Впрочем, именно в «Тарасе Бульбе» к контексту религии от искусства добавляется еще и предельно ценимая немецкими романтиками религия любви. Потому что, в понимании йенских романтиков и, в частности, Новалиса, любовь являет собой важнейшую составляющую религиозного чувства (утверждение, в котором на самом деле отчетливо проглядывает наследие гернгутеров и философии Спинозы). Любовь, объединяющая мужчину и женщину, мыслится как антропологический вариант отношений, в структуре которых Божественное в своей сотериологической основе обретает роль образца. В этот контекст вписывается и опыт силы любви, преодолевающей смерть, который, например, Новалисом был воплощен в фигуре его возлюбленной, ставшей в «Гимнах к ночи» земным воплощением божественной Софии и посреднической фигурой, ведущей ко Христу.

В «Тарасе Бульбе», по сравнению с «Ночью перед Рождеством», акцент в этом плане смещается: не рифмовка, не уравнивание живой и картинной мадонны (Оксаны и мадонны на картине, увиденной Вакулой), но — в определенном смысле — высказываемое предпочтение: место «стертой мадонны» занимает мадонна живая (прекрасная полячка), к которой Андрий испытывает благоговейное чувство. Здесь как раз и возникает у Гоголя тема силы любви, преодолевающей смерть, но также и обожествление возлюбленной, которое оказывается сродни религиозному чувству.

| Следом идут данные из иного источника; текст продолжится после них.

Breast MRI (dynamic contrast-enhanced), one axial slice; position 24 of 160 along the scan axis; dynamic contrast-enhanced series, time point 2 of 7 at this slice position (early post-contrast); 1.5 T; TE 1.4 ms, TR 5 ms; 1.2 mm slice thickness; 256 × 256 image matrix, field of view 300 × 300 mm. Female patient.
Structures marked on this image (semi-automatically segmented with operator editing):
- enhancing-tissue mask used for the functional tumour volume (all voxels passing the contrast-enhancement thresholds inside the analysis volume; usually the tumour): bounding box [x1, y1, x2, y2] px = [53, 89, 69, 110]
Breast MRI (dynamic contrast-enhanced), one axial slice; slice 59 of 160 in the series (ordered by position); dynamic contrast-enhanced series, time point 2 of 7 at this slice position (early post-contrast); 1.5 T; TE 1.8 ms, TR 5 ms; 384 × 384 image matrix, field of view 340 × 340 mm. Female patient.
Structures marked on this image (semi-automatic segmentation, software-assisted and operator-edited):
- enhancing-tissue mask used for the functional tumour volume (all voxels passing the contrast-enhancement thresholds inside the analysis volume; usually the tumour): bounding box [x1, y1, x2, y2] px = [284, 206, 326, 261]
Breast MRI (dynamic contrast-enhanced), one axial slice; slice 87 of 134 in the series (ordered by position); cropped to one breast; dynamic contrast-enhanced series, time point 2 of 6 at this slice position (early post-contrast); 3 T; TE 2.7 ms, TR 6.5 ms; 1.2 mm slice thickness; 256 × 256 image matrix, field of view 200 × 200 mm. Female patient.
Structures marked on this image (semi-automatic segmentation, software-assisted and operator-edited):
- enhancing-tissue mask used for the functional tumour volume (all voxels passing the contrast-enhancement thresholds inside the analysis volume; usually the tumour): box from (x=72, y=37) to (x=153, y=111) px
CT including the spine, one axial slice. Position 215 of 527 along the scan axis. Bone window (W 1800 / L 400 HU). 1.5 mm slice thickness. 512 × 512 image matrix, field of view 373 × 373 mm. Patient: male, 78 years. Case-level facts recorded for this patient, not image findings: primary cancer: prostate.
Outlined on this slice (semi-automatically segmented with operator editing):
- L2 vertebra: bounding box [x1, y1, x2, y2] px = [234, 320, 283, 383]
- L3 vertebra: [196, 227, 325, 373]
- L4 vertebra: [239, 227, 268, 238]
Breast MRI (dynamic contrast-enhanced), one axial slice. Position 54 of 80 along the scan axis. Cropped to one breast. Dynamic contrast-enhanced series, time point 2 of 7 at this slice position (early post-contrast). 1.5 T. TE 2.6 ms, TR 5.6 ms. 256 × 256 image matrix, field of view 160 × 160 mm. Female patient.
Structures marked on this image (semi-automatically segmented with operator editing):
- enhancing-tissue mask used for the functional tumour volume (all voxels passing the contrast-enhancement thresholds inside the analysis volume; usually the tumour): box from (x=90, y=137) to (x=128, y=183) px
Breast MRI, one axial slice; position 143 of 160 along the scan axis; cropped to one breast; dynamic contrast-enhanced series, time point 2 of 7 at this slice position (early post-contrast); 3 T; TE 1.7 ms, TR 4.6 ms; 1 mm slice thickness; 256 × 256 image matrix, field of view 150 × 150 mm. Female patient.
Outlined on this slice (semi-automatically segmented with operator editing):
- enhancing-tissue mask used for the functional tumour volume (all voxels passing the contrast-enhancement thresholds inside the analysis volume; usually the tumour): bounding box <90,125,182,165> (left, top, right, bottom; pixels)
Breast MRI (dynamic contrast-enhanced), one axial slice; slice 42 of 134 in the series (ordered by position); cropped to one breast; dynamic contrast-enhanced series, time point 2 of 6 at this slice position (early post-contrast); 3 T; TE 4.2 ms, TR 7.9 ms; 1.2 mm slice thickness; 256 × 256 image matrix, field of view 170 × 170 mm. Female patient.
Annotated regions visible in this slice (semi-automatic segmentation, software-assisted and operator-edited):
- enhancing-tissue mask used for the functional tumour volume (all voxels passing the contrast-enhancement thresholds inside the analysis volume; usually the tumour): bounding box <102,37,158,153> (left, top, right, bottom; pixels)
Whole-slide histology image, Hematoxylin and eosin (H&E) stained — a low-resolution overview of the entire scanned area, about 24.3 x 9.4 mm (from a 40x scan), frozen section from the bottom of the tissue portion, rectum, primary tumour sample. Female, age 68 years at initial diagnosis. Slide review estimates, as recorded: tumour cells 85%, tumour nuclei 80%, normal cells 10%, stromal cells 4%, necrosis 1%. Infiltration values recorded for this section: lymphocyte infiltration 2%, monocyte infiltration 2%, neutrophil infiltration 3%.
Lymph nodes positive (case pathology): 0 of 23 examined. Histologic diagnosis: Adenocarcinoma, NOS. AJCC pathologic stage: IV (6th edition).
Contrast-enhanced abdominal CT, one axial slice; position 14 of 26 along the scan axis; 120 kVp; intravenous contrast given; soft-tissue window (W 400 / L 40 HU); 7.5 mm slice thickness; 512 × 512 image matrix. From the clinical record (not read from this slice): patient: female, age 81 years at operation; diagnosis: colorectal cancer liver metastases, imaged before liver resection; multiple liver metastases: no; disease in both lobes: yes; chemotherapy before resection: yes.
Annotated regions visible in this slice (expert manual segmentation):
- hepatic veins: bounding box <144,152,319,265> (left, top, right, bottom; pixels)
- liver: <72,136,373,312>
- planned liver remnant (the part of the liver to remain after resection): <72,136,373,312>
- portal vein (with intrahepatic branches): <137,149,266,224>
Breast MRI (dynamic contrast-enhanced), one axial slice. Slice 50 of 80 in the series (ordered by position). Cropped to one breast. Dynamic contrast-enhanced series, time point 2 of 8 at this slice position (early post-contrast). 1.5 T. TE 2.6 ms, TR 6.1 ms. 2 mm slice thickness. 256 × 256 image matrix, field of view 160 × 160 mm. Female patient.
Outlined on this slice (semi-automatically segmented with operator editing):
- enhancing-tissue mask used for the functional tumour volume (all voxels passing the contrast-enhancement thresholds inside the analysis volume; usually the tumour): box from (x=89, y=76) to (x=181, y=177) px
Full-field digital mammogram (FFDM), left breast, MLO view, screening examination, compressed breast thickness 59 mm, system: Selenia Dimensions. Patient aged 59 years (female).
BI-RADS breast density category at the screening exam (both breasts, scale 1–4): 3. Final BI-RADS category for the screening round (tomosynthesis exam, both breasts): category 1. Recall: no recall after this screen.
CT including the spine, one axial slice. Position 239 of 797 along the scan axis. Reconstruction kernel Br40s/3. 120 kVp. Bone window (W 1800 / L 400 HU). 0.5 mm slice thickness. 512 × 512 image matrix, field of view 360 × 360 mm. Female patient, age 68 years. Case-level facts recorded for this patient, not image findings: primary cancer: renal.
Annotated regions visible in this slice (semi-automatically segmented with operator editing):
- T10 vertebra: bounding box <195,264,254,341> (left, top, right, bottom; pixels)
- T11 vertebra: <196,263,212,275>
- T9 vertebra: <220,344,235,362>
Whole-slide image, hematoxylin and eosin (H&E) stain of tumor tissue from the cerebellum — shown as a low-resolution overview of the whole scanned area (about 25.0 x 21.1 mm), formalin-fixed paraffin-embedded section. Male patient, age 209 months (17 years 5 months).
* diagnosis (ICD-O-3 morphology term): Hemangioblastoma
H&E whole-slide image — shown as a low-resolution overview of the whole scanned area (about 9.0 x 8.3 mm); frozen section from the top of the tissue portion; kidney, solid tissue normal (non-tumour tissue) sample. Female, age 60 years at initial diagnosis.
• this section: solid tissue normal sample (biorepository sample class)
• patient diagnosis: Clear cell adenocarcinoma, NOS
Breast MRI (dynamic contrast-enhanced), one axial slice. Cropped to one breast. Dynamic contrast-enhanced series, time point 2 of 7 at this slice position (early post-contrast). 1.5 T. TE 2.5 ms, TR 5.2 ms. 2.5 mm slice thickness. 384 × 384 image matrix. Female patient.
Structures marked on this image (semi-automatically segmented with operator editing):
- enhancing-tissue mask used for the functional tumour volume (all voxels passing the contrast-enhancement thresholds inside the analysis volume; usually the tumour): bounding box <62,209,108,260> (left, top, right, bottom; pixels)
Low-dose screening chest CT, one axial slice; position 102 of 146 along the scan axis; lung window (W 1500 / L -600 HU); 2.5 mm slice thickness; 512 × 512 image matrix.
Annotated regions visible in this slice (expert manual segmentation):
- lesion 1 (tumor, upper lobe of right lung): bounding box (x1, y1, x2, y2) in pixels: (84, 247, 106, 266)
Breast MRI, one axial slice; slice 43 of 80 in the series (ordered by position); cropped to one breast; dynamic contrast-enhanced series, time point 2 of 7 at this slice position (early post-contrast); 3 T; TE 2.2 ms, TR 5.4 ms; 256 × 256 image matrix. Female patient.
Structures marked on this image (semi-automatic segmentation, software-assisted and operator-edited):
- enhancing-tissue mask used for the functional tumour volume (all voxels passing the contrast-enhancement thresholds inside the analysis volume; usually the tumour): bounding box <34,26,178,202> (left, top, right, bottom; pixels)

Параллельно эта же высокая романтическая тема любви, преодолевающей смерть, развивается Гоголем и в «Старосветских помещиках», нельзя сказать, чтобы пародийно, но скорее в духе той самой романтической иронии, одновременно созидающей и разрушающей, которую так прокламировали романтики (вспомним, что мотив этот был спародирован уже внутри раннего немецкого романтизма в «Ночных дозорах» Бонавентуры).

Отметим любопытный факт. При том, что тема двойственной природы женщины, наличия в ней одновременно божественного и дьявольского начала, Гоголю более чем близка, однако в сопряжении с религиозной мыслью об искусстве она у него не появляется даже в том контексте, где легко могла бы появиться. Так, уже давно замечено, что наиболее непосредственным сюжетным импульсом гоголевского «Портрета» был роман Э. Т. А. Гофмана «Эликсиры сатаны»16. Но как раз у Гофмана, преодолевшего утопию раннего йенского романтизма, женщина одновременно и приближает художника к религиозному служению искусству, и уводит от него, в результате чего и само религиозное искусство приобретает исключительно дуалистический характер. У Гоголя же, использующего фабулу гофмановского романа, контекст святой Розалии — женского двойственного начала — совершенно уходит: крах художника в «Портрете» не имеет любовного контекста и перемещается в сферу утраты самим художником внутреннего религиозного чувства. При этом, разумеется, сохраняется присущее и Гофману представление о художнике как проводнике божественного начала.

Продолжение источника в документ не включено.